### EXCERPTED RECORDS
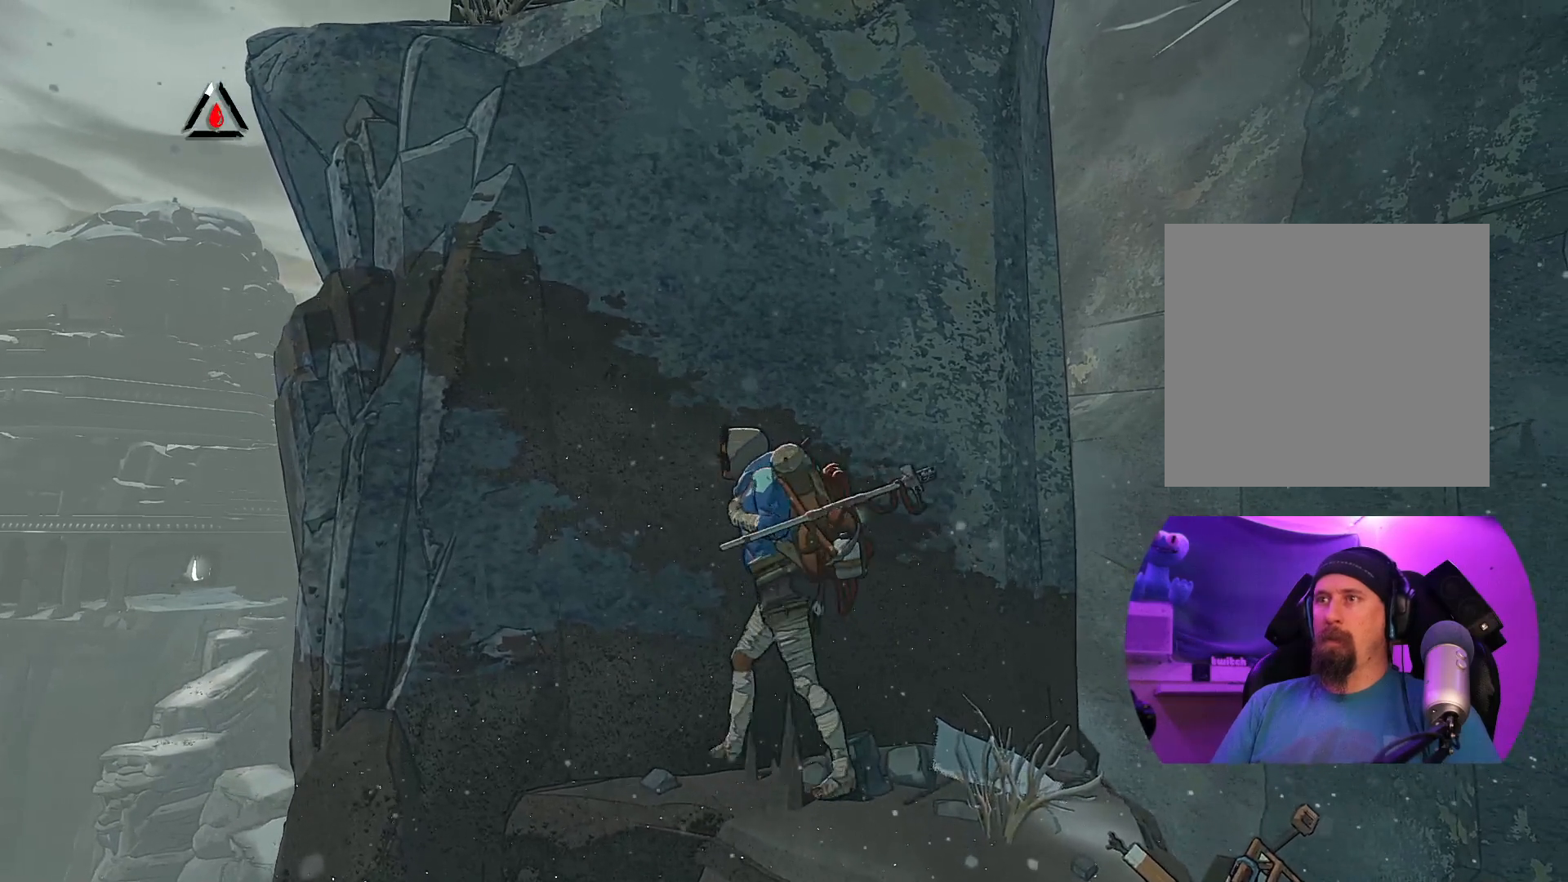
{"buttons": ["X"], "left_stick": "up-left", "right_stick": "center", "events": [[283, "left_stick", "center"], [483, "X", "down"], [483, "left_stick", "up-left"]]}
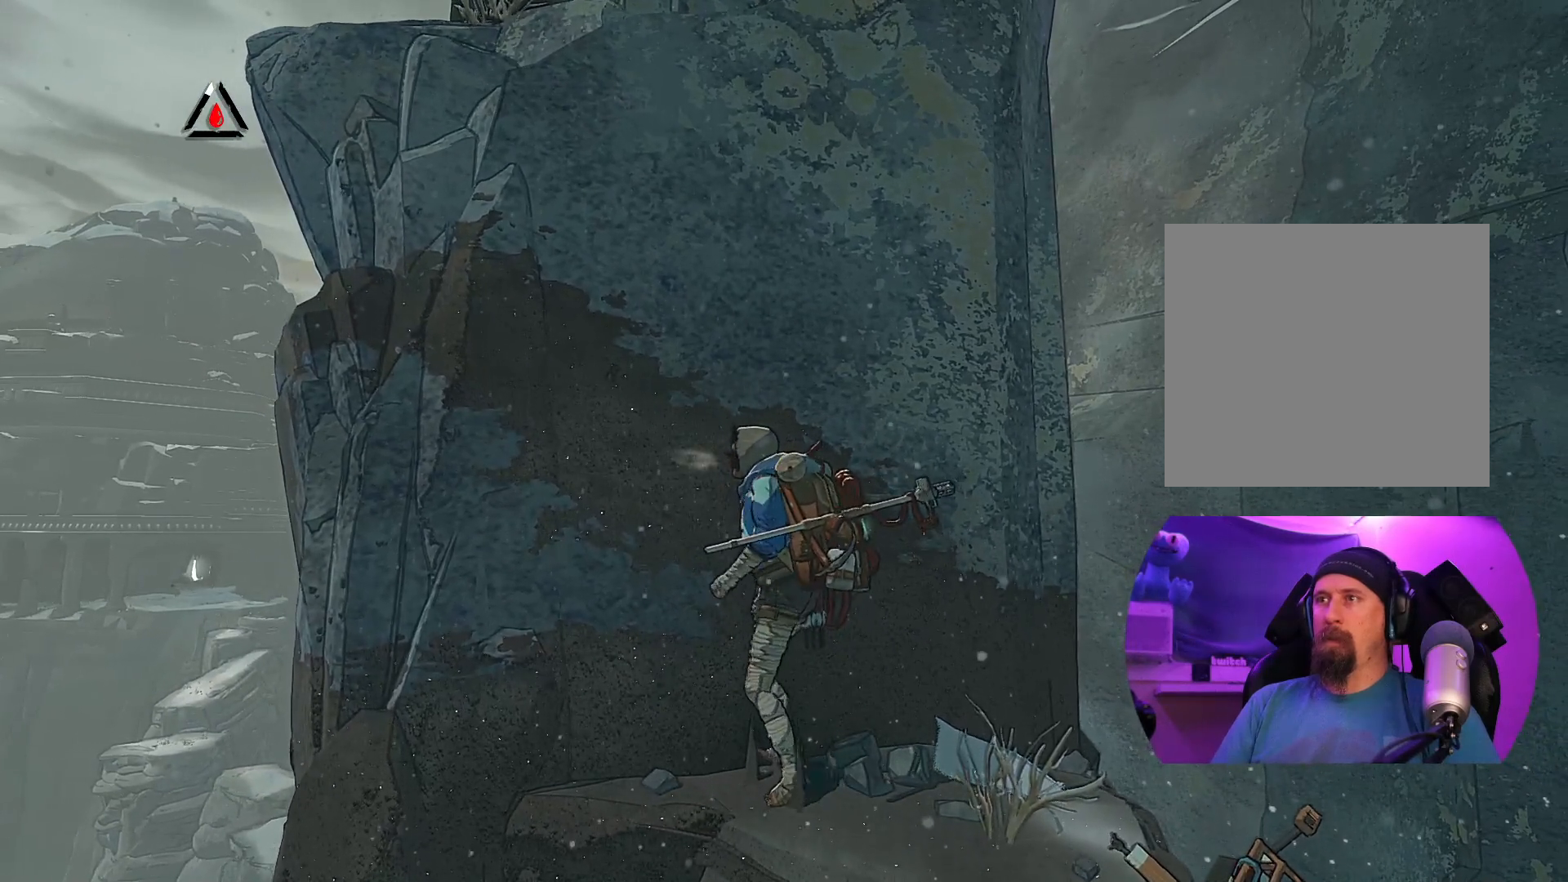
{"buttons": [], "left_stick": "center", "right_stick": "center", "events": [[150, "X", "up"], [167, "left_stick", "center"]]}
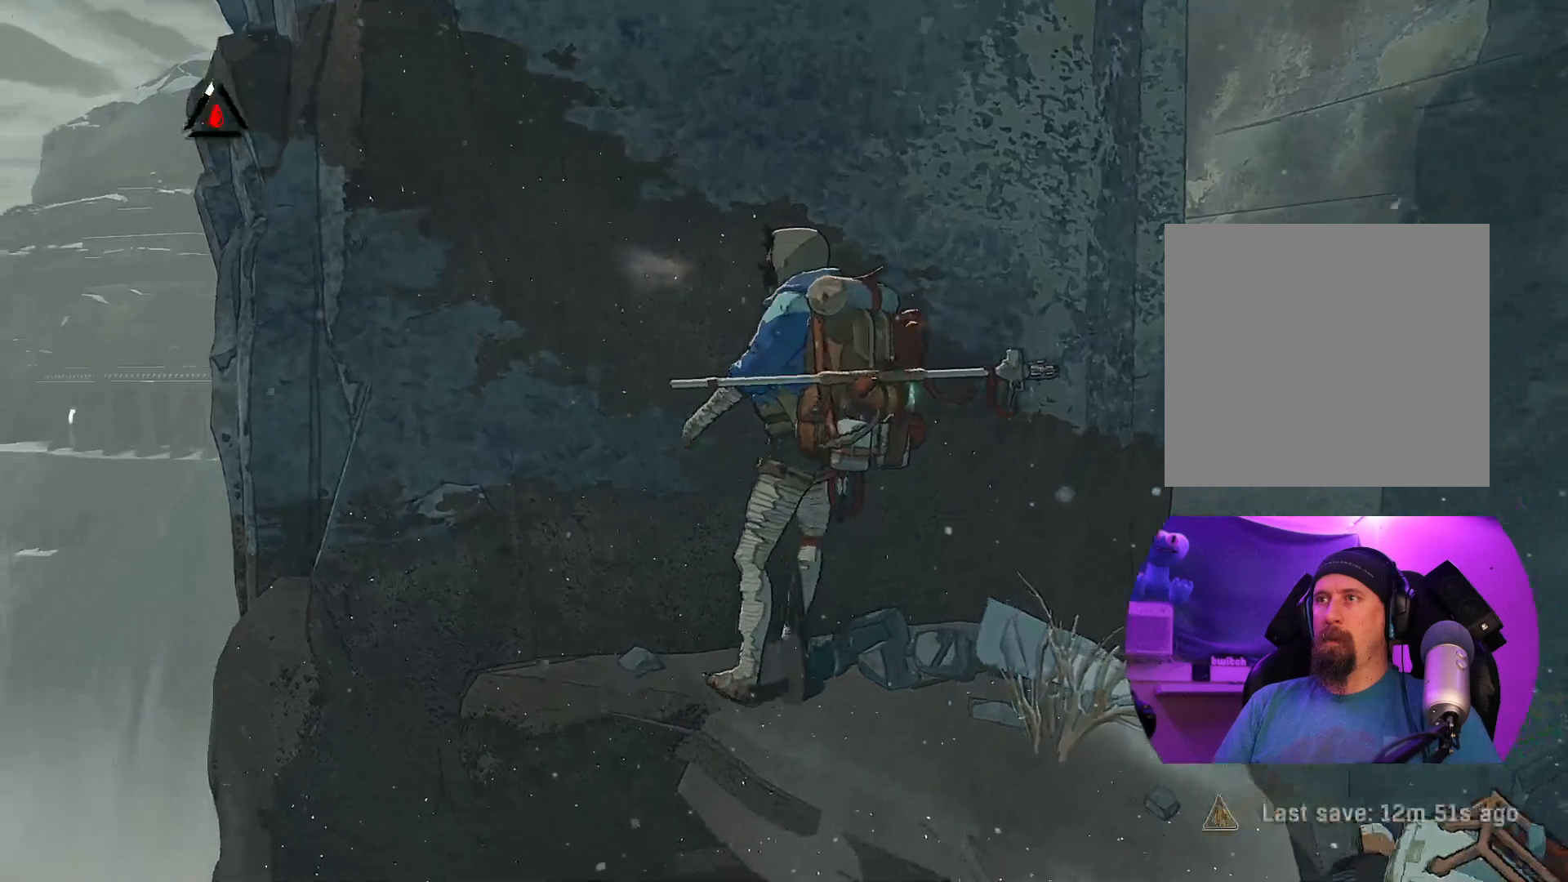
{"buttons": [], "left_stick": "left", "right_stick": "center", "events": [[400, "left_stick", "left"]]}
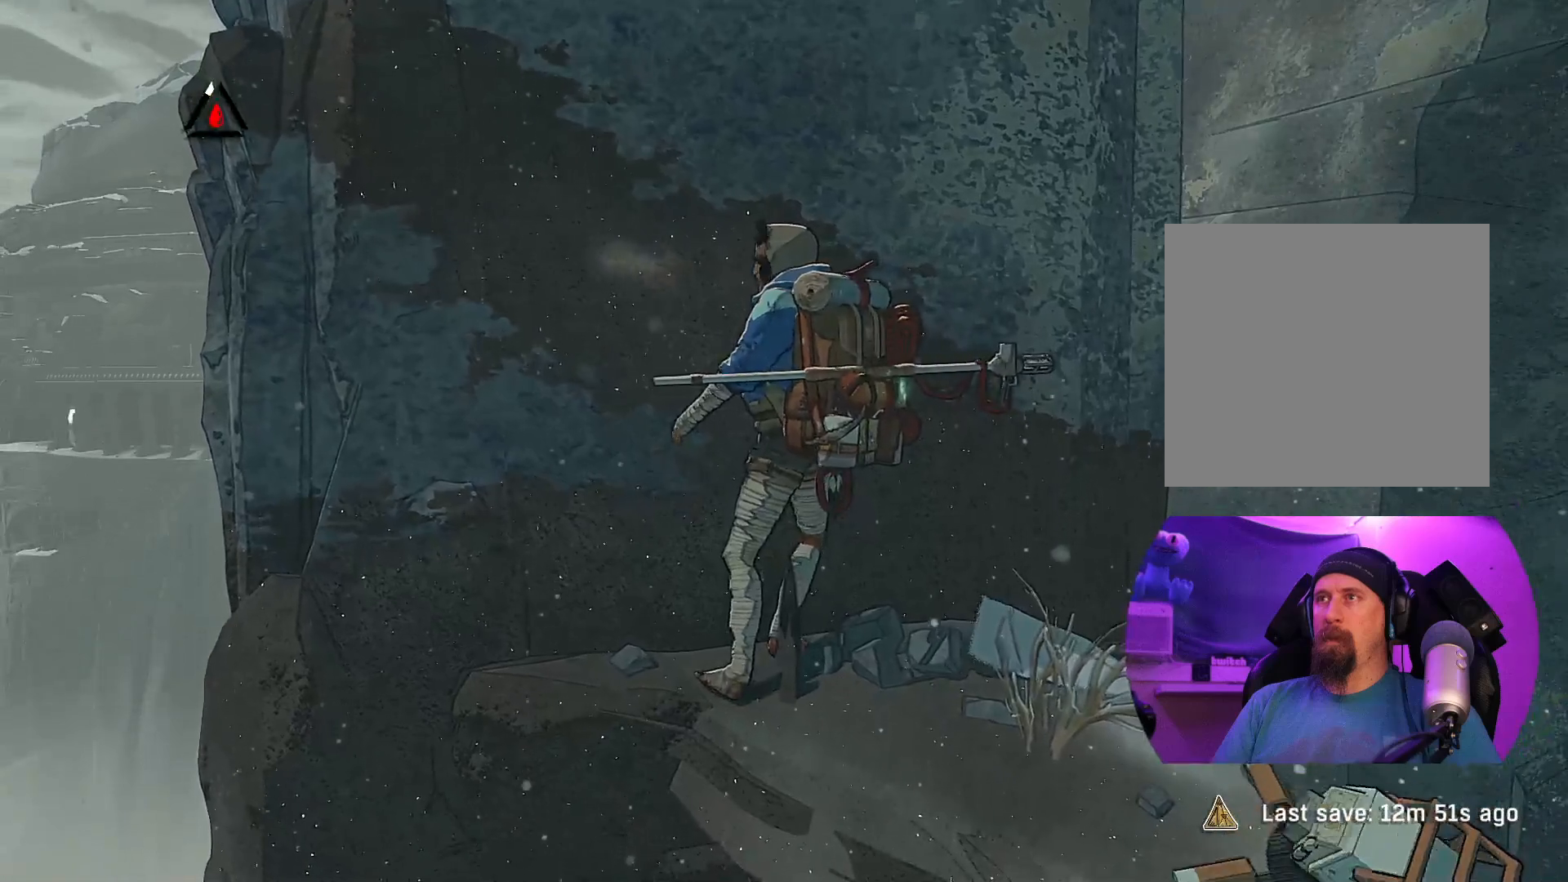
{"buttons": [], "left_stick": "left", "right_stick": "center", "events": []}
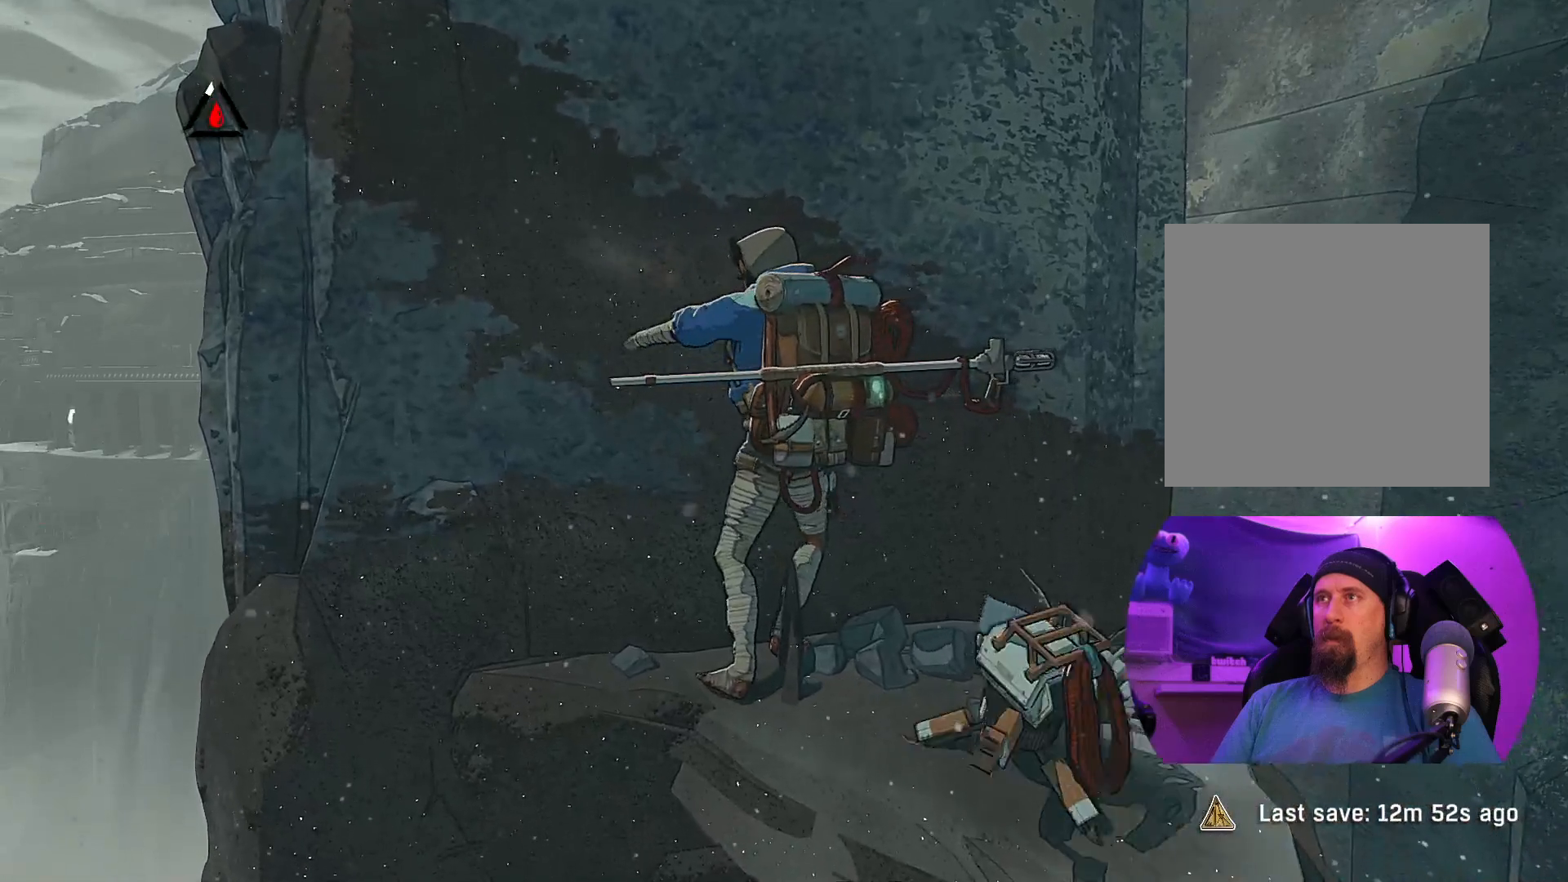
{"buttons": [], "left_stick": "left", "right_stick": "center", "events": []}
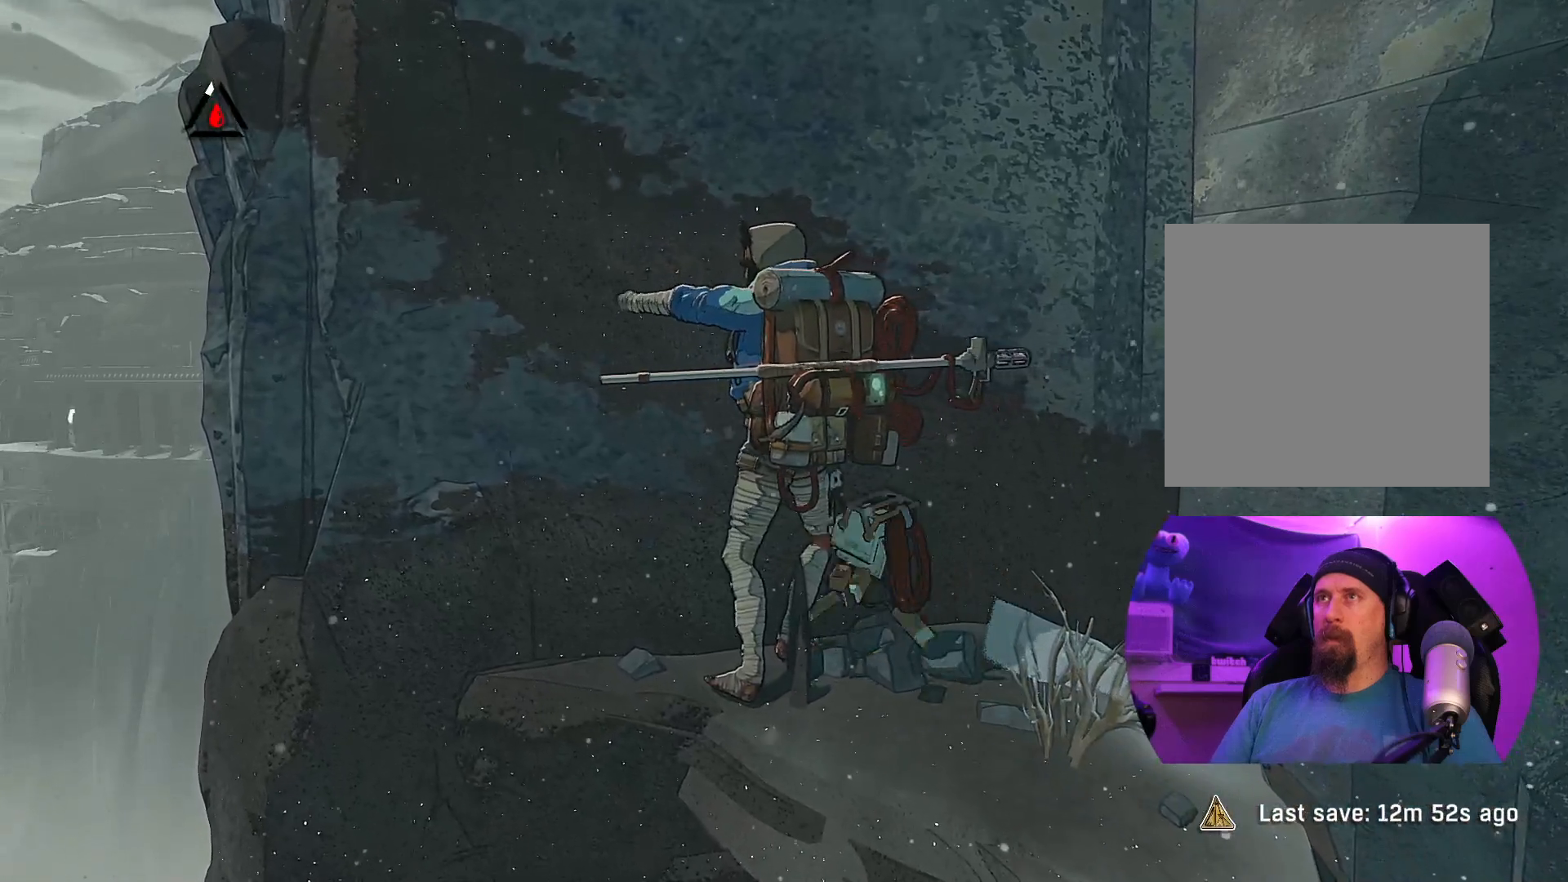
{"buttons": ["R1"], "left_stick": "center", "right_stick": "center", "events": [[83, "left_stick", "up-left"], [300, "left_stick", "center"], [383, "R1", "down"]]}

### WHAT THIS TASK INVOLVES
Write every line above out again exactly; pictures do not belong in the copy.

### TASK RESULT
{"buttons": ["X"], "left_stick": "up-left", "right_stick": "center", "events": [[283, "left_stick", "center"], [483, "X", "down"], [483, "left_stick", "up-left"]]}
{"buttons": [], "left_stick": "center", "right_stick": "center", "events": [[150, "X", "up"], [167, "left_stick", "center"]]}
{"buttons": [], "left_stick": "left", "right_stick": "center", "events": [[400, "left_stick", "left"]]}
{"buttons": [], "left_stick": "left", "right_stick": "center", "events": []}
{"buttons": [], "left_stick": "left", "right_stick": "center", "events": []}
{"buttons": ["R1"], "left_stick": "center", "right_stick": "center", "events": [[83, "left_stick", "up-left"], [300, "left_stick", "center"], [383, "R1", "down"]]}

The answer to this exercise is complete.